- **WORK INSTRUCTIONS**:
The response must consist of the lines below from the one with "Solo los usuarios registrados que hayan c" through the one with "еет все шансы", exactly as they appear and with both ends kept.

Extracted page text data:

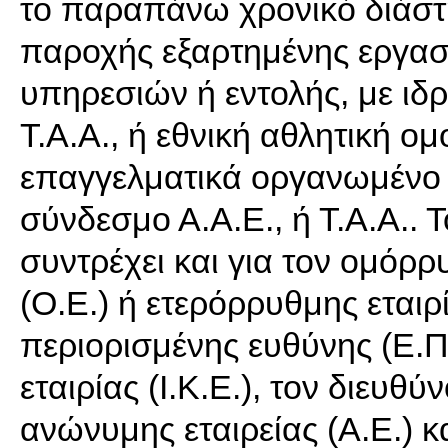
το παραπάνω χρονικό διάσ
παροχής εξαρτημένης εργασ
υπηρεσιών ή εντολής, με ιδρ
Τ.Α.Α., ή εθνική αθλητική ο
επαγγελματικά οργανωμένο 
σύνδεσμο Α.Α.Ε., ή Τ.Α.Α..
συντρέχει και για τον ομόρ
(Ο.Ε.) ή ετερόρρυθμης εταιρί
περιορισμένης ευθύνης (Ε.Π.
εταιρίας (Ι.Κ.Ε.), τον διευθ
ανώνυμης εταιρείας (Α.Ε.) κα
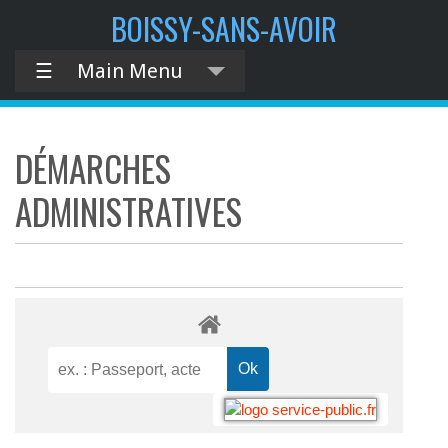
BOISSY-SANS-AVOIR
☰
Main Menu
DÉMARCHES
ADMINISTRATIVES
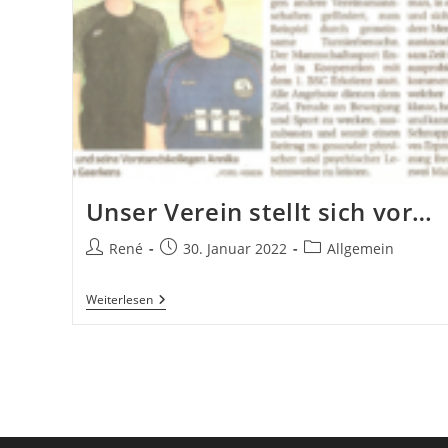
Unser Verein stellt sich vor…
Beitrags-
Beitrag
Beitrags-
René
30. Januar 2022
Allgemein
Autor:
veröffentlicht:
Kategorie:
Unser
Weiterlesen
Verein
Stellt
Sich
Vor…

...

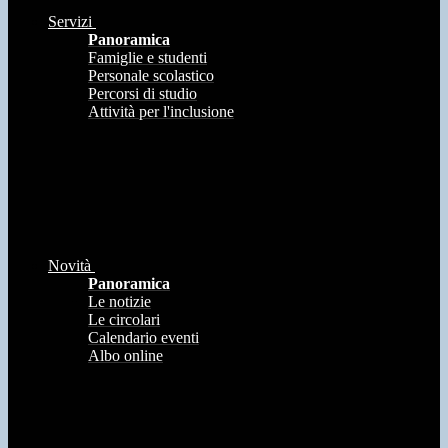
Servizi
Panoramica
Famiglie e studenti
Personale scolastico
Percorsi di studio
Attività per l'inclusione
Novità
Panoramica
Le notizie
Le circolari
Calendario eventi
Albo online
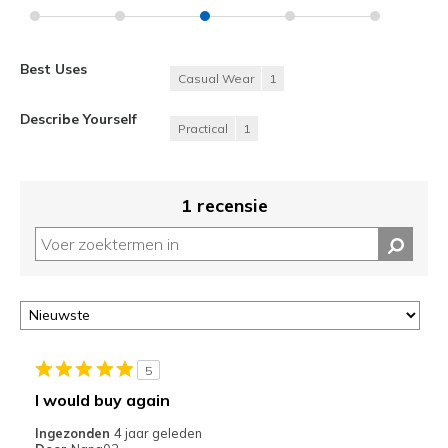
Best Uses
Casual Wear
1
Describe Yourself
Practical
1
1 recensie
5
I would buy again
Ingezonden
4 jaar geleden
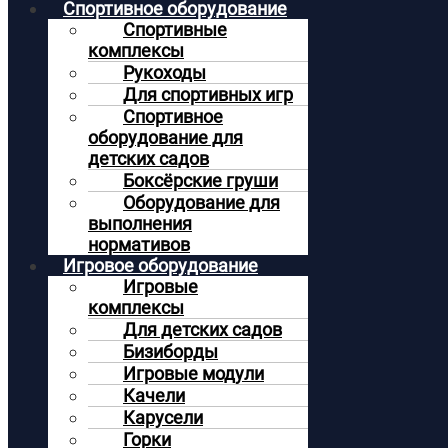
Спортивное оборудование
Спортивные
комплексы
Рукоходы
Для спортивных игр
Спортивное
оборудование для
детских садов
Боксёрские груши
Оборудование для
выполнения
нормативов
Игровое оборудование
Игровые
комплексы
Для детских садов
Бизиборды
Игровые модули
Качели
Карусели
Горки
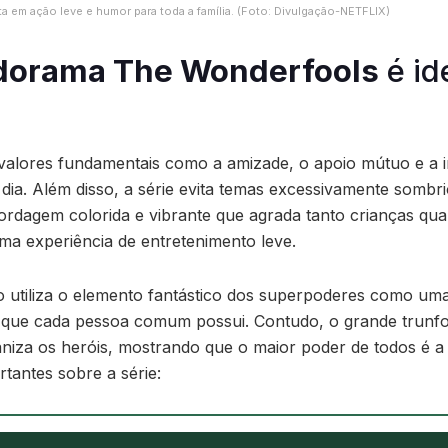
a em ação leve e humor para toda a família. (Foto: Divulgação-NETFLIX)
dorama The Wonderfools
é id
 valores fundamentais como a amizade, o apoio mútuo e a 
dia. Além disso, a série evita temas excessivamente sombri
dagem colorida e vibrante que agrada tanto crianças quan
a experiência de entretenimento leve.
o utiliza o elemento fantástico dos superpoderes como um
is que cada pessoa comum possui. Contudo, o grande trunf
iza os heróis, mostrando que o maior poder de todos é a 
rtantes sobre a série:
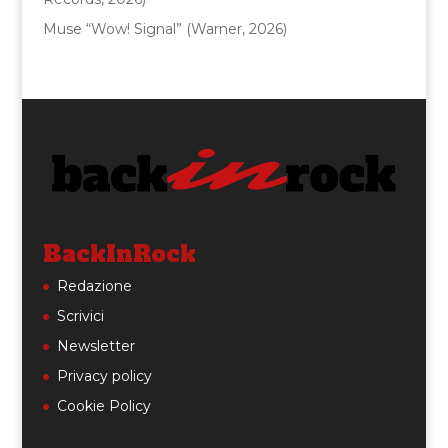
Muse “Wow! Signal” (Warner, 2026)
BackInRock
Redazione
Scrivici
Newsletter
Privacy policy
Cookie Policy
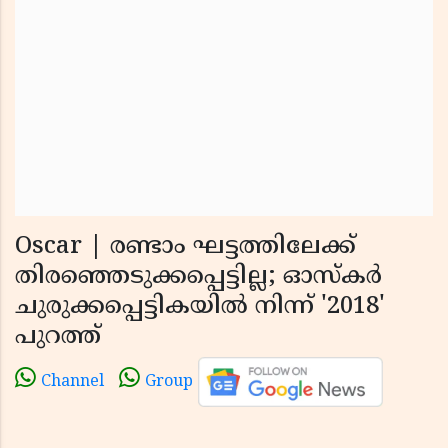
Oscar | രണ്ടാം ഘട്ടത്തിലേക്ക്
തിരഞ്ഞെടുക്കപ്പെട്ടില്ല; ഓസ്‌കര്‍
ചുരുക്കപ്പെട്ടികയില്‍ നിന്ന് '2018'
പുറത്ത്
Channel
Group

* * *

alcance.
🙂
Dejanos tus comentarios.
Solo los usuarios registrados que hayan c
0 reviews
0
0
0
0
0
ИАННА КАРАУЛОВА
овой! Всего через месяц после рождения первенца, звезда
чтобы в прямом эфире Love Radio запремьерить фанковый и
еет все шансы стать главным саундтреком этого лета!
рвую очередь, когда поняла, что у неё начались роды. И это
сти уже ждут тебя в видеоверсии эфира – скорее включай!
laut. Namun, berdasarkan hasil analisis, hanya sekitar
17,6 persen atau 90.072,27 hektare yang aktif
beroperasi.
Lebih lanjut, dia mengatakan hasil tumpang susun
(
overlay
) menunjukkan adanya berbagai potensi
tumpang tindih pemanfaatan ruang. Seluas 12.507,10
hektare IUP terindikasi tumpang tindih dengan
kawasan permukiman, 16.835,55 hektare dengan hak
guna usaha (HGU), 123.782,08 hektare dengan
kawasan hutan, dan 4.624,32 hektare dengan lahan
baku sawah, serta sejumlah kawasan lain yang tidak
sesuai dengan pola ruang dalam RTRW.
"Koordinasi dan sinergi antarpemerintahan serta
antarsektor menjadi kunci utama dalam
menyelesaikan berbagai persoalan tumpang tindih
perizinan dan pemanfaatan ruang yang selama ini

- **TASK SOLUTION**:
Solo los usuarios registrados que hayan c
0 reviews
0
0
0
0
0
ИАННА КАРАУЛОВА
овой! Всего через месяц после рождения первенца, звезда
чтобы в прямом эфире Love Radio запремьерить фанковый и
еет все шансы стать главным саундтреком этого лета!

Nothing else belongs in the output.